EXERCISE: Rewrite every entry with "top-left" changed to "upper-left" and everything else kept the same. Leave the pictures out of your answer.

RECORD LIST:
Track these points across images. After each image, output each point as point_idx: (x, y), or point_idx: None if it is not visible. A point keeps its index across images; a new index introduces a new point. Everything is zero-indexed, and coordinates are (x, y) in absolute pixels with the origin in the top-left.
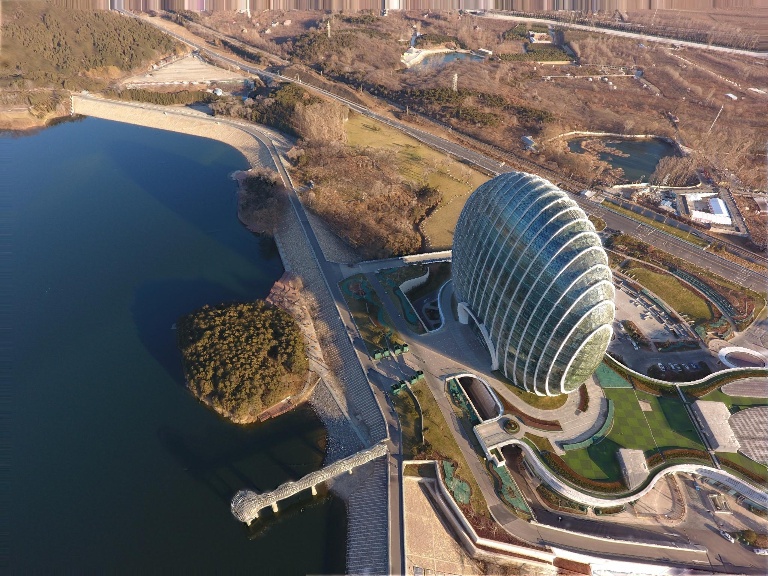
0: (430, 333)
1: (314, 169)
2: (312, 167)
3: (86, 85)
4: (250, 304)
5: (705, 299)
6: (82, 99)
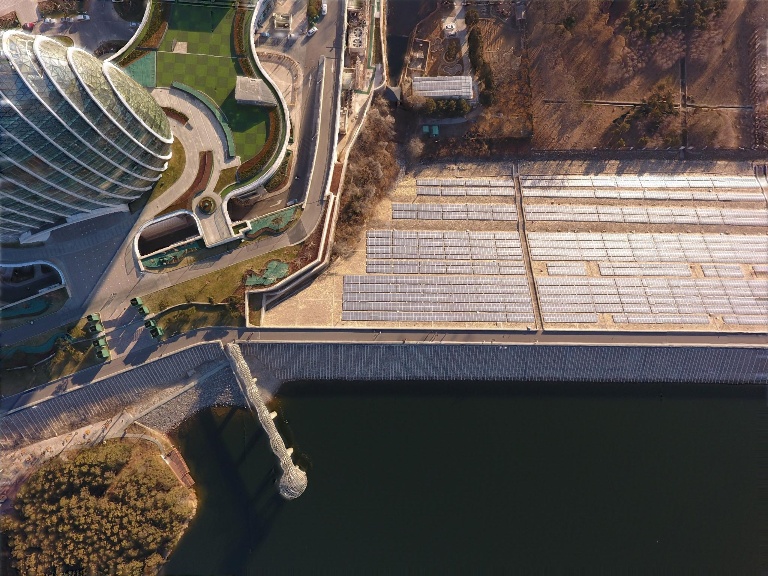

WRITTEN REPLY:
Track these points across images. After each image, output each point as point_idx: (x, y), or point_idx: None if it is not visible. A point keeps its index across images; a new index introduces a new point. Everything is zero-indexed, and coordinates are (x, y) in absolute pixels with the origin in the upper-left.
0: (430, 333)
1: (314, 169)
2: (312, 167)
3: (86, 85)
4: (250, 304)
5: (705, 299)
6: (82, 99)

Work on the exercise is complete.